Other Michigan stores are reporting a surge in cigarette-related theft. Jim Garmo, who has run the Galaxy Superstore in Ypsilanti for about 10 years, says he had never suffered any break-ins until the tax increase. Since then, however, Garmo says that his store was burglarized nine times for cigarettes between June and October. And sales have dropped from 1,300 cartons a week to 350 cartons.

One reason why cigarette smuggling in the United States is almost certain to keep expanding is that even politicians with reputations as tax-cutters often rely on cigarette tax hikes. Michigan's recent voter-approved increase was part of Republican Gov. John Engler's plan to cut property taxes (see "Engler's Angle," August/September, 1994).

The Republican-controlled Congress is unlikely to increase the federal cigarette tax in the near future, but state taxes continue to rise. Arizona voters narrowly approved a 40-cent-per-pack increase last November to fund indigent health expenses.

Higher cigarette taxes will not only be a disappointment for prohibitionists and tax-starved politicians.
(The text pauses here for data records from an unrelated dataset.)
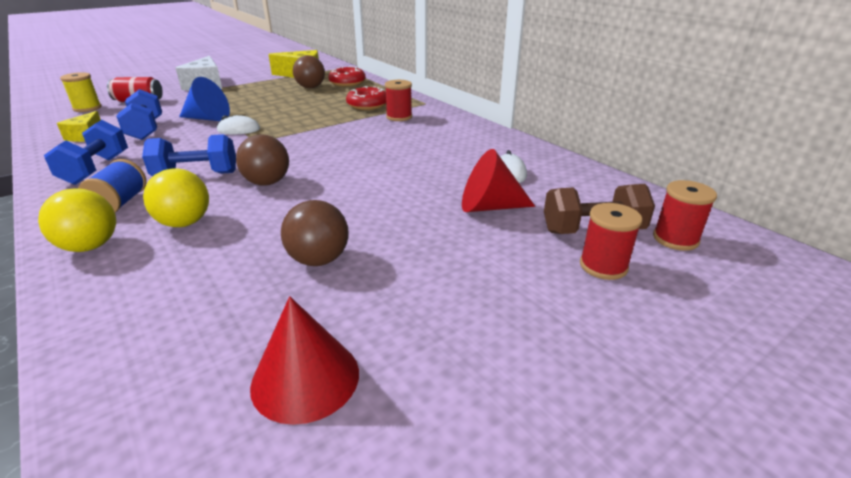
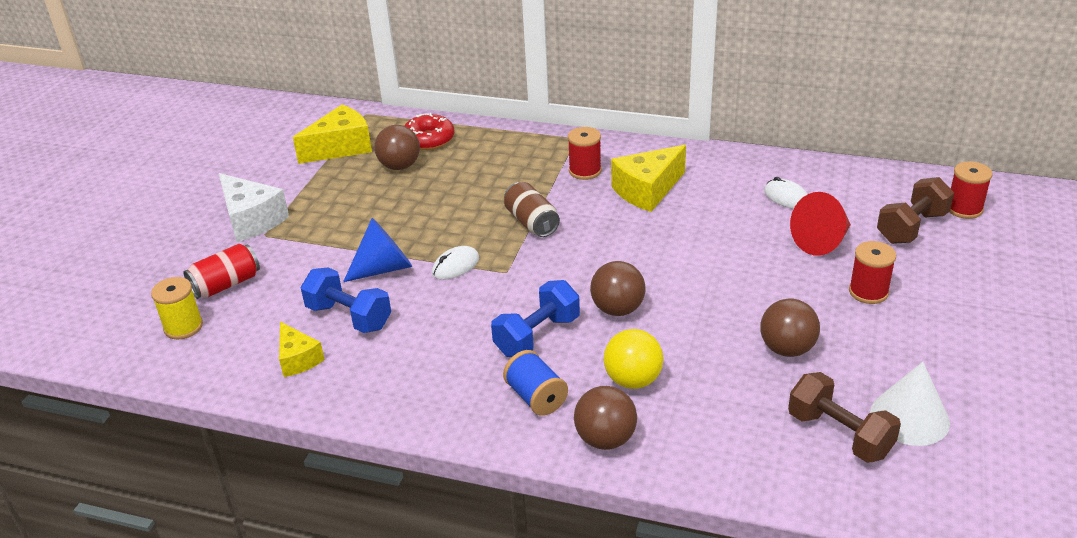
camera: 35 degrees left, 5 degrees up
yellow ball [38,189,116,252] -> brown ball [574,386,637,450]
blue dumbbell [44,120,128,185] -> none
red cone [250,296,359,425] -> white cone [870,362,950,446]
red donut [346,86,386,110] -> none
red spool [580,203,643,280] -> red spool moved to [849,241,896,304]
none -> brown can [504,182,560,237]
none -> yellow cheese [611,145,686,212]
none -> brown dumbbell [788,372,901,463]

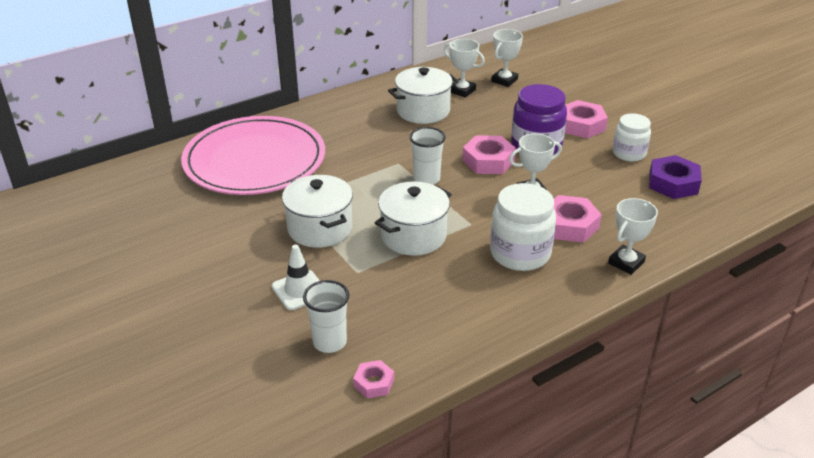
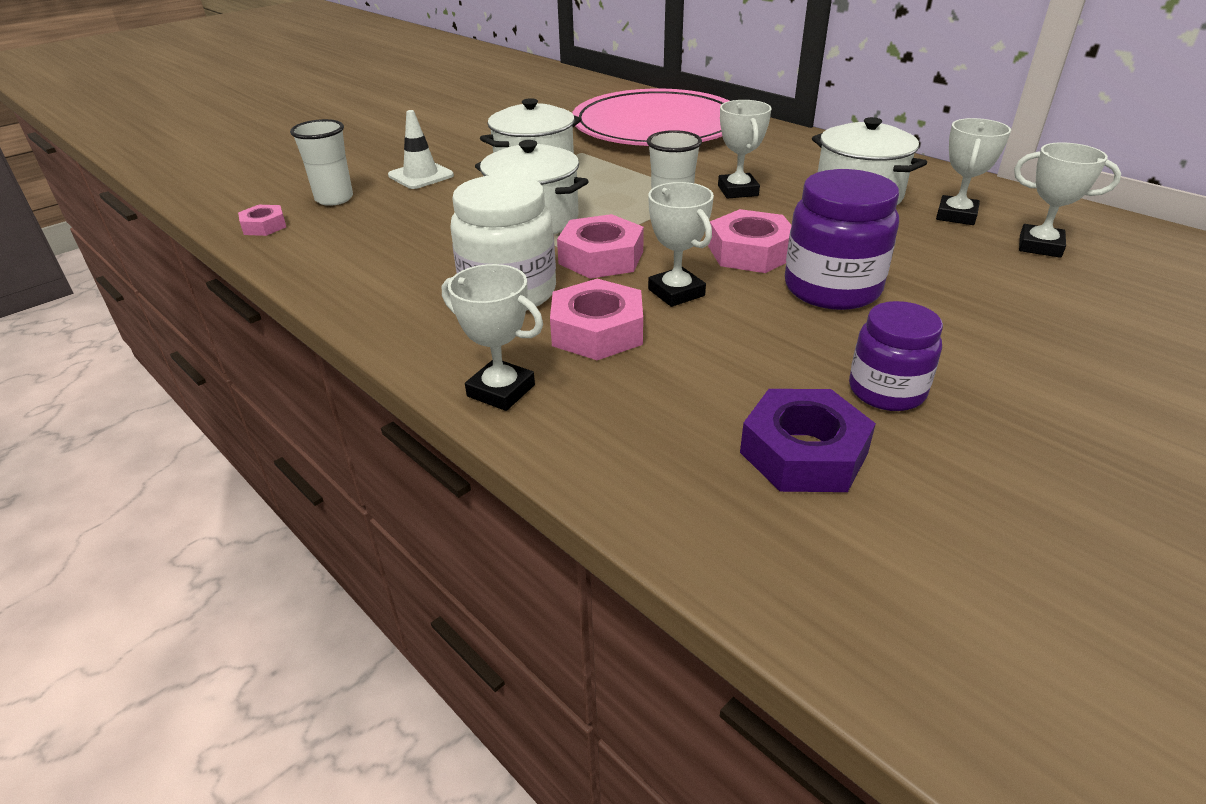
camera: 80 degrees right, 0 degrees up
pink nut [565,100,608,138] -> pink nut moved to [557,214,644,279]
white jar [612,113,651,162] -> purple jar [849,301,943,411]
none -> white trophy [718,100,772,199]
If a large increase goes forward in the United States, cigarette smuggling "will make the illicit drug trade look like peanuts by comparison," warns Stamler. With 45 million smokers in the United States, there is a huge potential black market. Organized crime will enter its second golden age.

But more important, Americans will become comfortable with routinely breaking the law and evading taxes. Repeating Canada's experiment in excessive cigarette taxes may well threaten the very fabric of American society.

Ed Carson is a staff reporter for REASON.